Set down the data again exactly. Pictures are not part of the copy.

_Input data_
========
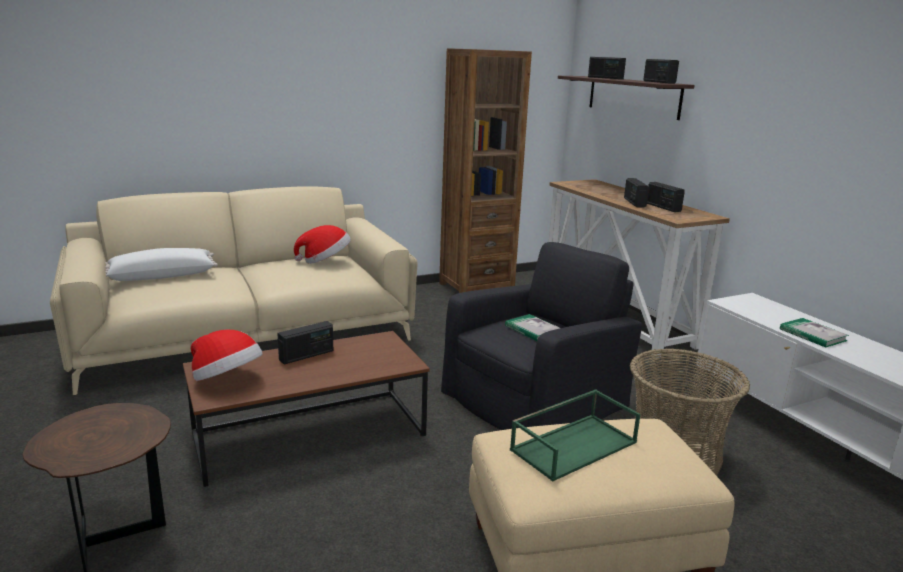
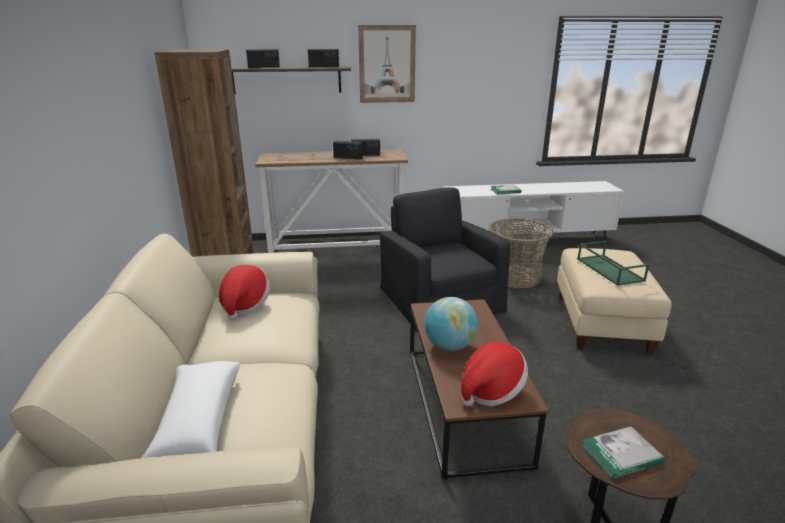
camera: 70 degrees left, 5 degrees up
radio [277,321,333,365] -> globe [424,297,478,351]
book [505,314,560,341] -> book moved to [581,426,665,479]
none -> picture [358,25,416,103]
========
_Answer below_
camera: 70 degrees left, 5 degrees up
radio [277,321,333,365] -> globe [424,297,478,351]
book [505,314,560,341] -> book moved to [581,426,665,479]
none -> picture [358,25,416,103]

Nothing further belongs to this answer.